__Your instructions__: Present the stretch of items that opens with the line containing "Count of blueberries in the baking dish: 41" and closes with the line containing "Count of stones", both included, as a numbered list with no blank lines. Leave out every other item.
--- Provided information ---
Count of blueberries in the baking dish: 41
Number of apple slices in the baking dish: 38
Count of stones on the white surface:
---
--- Provided information ---
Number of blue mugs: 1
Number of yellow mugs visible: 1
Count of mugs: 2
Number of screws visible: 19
---
__Reply to the exercise__:
1. Count of blueberries in the baking dish: 41
2. Number of apple slices in the baking dish: 38
3. Count of stones on the white surface:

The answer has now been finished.